Because of Rabbi Berkun’s commitment to interfaith relationships, Tree of Life hosted many interfaith events. One of the most prominent was in 2000, when 400 people of all faiths called for gun control measures, including more rigorous background checks and better training for gun owners.
Rabbi Berkun was instrumental in launching a project in which rabbis teach about Judaism in Catholic high schools and Catholic clergy teach Jewish students about Catholicism. For many years, Rabbi Berkun taught a monthly religion class at Central Catholic High School in Oakland, building bonds with a generation of young Catholics. And he worked with then-Bishop Donald Wuerl to establish Holocaust memorials at our own St. Paul Seminary and at the Vatican.

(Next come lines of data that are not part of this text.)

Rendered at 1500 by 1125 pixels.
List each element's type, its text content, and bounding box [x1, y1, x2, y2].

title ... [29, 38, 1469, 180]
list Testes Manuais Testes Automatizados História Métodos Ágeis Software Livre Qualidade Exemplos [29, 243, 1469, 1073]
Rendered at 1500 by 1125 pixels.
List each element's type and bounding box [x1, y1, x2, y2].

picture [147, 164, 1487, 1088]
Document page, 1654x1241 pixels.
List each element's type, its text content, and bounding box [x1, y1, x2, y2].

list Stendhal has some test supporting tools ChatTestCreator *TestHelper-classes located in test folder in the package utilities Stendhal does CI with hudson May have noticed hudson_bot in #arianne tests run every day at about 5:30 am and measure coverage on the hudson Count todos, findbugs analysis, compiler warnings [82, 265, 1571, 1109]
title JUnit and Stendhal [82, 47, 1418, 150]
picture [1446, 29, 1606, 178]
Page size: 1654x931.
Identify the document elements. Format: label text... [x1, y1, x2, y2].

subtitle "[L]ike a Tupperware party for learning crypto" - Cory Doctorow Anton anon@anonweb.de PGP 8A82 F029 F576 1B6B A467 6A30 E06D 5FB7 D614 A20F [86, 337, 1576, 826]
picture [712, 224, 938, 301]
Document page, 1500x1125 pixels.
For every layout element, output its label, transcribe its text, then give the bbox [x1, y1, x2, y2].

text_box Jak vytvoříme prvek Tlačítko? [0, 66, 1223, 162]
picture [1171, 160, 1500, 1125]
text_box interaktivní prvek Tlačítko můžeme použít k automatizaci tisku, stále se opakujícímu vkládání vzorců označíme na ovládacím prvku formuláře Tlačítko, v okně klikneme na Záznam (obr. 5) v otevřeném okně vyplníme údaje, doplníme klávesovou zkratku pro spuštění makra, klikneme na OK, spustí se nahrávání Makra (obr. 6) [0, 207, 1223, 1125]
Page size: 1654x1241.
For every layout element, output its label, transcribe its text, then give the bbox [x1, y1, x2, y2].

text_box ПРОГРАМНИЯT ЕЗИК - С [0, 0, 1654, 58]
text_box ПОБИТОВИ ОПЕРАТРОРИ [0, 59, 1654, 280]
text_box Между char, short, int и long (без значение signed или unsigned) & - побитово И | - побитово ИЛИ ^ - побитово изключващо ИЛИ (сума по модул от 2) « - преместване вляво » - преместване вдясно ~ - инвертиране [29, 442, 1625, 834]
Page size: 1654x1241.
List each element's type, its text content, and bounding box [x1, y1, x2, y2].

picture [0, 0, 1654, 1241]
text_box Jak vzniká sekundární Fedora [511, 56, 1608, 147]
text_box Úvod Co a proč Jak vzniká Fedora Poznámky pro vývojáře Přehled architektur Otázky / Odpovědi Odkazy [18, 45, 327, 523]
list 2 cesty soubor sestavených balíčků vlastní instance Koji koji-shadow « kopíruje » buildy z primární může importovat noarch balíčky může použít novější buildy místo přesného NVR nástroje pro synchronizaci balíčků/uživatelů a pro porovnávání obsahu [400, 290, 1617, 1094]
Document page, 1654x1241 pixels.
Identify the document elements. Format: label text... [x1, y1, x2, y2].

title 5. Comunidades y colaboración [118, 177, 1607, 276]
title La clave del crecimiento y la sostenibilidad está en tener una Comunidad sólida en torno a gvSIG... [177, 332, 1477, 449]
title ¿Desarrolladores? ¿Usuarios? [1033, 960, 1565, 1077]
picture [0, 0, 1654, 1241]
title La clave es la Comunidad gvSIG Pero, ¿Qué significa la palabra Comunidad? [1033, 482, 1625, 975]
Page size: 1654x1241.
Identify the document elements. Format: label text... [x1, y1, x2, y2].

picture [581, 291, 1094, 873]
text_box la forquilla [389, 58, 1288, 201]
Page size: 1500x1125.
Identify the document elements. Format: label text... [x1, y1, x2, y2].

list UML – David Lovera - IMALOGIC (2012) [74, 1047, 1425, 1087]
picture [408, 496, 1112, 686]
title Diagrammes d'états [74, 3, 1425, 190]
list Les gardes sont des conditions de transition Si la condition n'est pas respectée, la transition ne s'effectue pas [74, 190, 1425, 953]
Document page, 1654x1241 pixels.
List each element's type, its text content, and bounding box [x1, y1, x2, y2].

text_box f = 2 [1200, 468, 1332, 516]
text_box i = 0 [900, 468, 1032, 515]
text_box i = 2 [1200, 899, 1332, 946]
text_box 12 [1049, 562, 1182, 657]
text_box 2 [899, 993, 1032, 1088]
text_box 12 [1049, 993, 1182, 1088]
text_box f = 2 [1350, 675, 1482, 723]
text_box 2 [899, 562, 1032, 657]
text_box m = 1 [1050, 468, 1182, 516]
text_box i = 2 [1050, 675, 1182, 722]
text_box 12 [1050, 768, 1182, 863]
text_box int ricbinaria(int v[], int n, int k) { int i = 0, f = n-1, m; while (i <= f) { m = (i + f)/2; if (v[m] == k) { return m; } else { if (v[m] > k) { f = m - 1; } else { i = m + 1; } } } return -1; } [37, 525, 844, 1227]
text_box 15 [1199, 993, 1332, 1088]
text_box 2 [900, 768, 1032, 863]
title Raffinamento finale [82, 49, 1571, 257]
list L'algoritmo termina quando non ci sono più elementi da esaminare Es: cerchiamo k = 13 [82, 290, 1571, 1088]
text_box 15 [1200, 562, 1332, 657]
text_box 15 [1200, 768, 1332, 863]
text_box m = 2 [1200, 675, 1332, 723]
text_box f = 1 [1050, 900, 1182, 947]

The murders at the synagogue must be considered in the context of the Holocaust. While any act of contempt or violence against a person because of race, religion, ethnicity, gender, political affiliation, sexual orientation or cultural identity is a grievous sin, anti-Jewish bigotry is set apart. The murder of 6 million Jews in Europe during World War II manifests the worst depth to which human depravity can sink.
The people who reached those depths were, for the most part, “civilized” people who had been raised as Christians. Some had renounced their faith, but many twisted it to the point that they could ignore Jesus’ command to love their neighbor. They chose propaganda over the Word of God. Their twisted beliefs made them callous as millions of Jews were persecuted, rounded up and deported — most going to their deaths — before their very eyes.
That is why any response to such violence must begin by searching our own hearts. Against whom do we harbor anger, resentment or contempt? Even when our anger seems justified, God calls us to repent of it and love the person in question. Catholics can go to Confession and seek God’s grace to help us.
When we turn to God and ask for His grace to answer hatred with love, our faith grows. It is natural to ask where God is in times such as these. But God did not cause this massacre; a man did. This was the act of someone who had hardened his heart to God’s Word and to the image of God in each and every human being.
The psalm tells us that “The Lord is close to the brokenhearted, saves those whose spirits are crushed” (Psalm 34:19).
Those who lost family, friends and neighbors feel a crushing weight of anguish. It is very difficult to sense God’s presence through the veil of grief. You and I can make God’s love tangible when we sit with them, pray for them, send them cards or engage in service projects in the name of someone who died.
The traditional Jewish prayer for those who have died, the Kaddish, is an offering of praise to the Lord, a reminder of His presence in even the hardest of times.
A mourner who prays Kaddish must do so in a gathering of at least ten people. This practice of our Jewish sisters and brothers should remind us how important it is to have the support of a community of faith when we grieve — and to offer support to others through our community of faith. As we remember all those who died at Tree of Life — those who mourn them and those who are struggling to recover from their wounds — may we come together in love, in prayer and in a solemn resolution to be “pursuers of peace.”
Sometime in the future, when the tragedy of the Tree of Life massacre isn’t as fresh as it is now, and someone raises the question: “Where were you when …?” may the conversation be a strong nudge to remember what it means to be a “pursuer of peace.”